Not if you believe the co-founder and chief executive Chris de Wolfe. "We are clearly number one," he says.
But the competition is hotting up. In mid-June one rival Bebo unveiled a deal with Apple's iTunes while another, Facebook, has grabbed attention in recent weeks by opening up to a whole range of outside applications.
Despite this MySpace insists it is grabbing an ever bigger audience, while staying profitable,
When Rupert Murdoch's NewsCorp bought the business in 2005 for $580m (£294m), many thought he had made a costly error.
So what does Chris de Wolfe say to those who believe there is no real money in social networking? "I would tell the sceptics that we were profitable before the acquisition," he says.
"Internet advertising is booming beyond everyone's wildest expectations and we're number one for page views in the US with advertising on every page - so it's a great business."
Last year Google paid $900m for a three year advertising deal with MySpace, and the firm says all the major brands are now using it to sell their wares.
Top of the heap
The figures on who is winning the networking war are pretty sketchy, but most observers agree that in the UK, MySpace is in the lead.
MySpace faces fierce competition from rival social sites
Comscore gives it an extraordinary, 9.8 million subscribers, Nielsen a more modest 6.3m. Both of them put Bebo in second place - but it is Facebook which is growing most rapidly, from around 400,000 in November 2006 to more than 2 million today.
The problem for MySpace is that this is a business where you can go in and out of fashion at lightning speed. Does anyone remember Friendster?

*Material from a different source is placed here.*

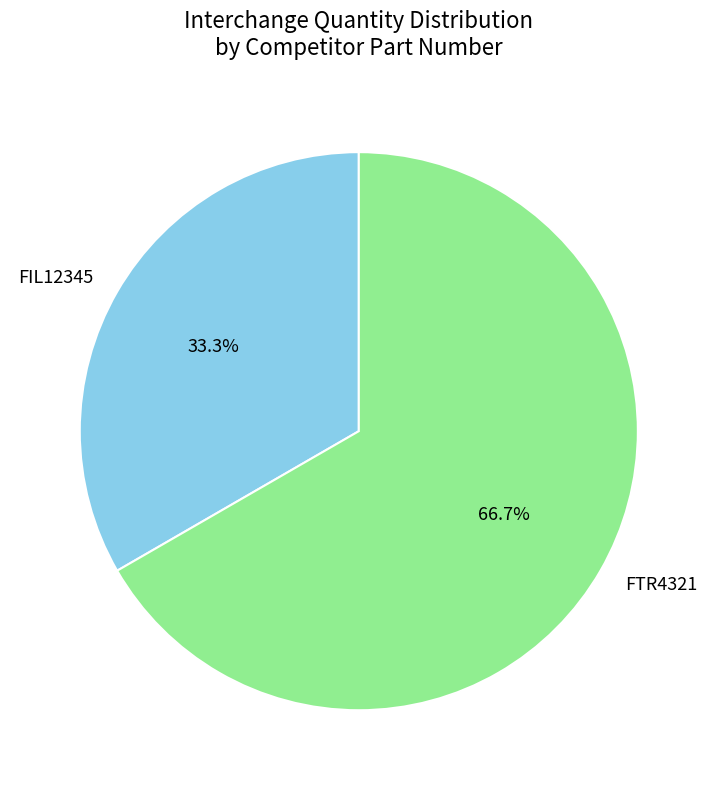

To the nearest percent, what is the difference between the FIL12345 and FTR4321 slice percentages?

33%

Some users now complain that MySpace has grown too corporate, too messy, and too full of spam - in a word, it isn't edgy any more.
Chris de Wolfe laughs: "A year ago we were told we were too edgy - actually we've never tried to be edgy."
He says the whole point of social networking is that its users determine what they want it to be: "They can be as edgy as they want or as square as they want - it's up to them."
He denies that being part of the Murdoch empire has curtailed the MySpace's freedom to innovate: "Newscorp has helped us expand globally much more easily than we could have on our own," he says, pointing to the opening of a Spanish MySpace - the sixteenth localised site around the world.
But what about Bebo's innovative move to sell iTunes music on its site?
Mr de Wolfe says that music isn't quite the killer application for social networks that many claim - but admits that MySpace is experimenting with ways of selling tracks too.
Chris de Wolfe and his fellow MySpace founder Tom Anderson are unusual in sticking with their company for two years after selling it. The question now is just how many friends will they - and their site - have two years from now?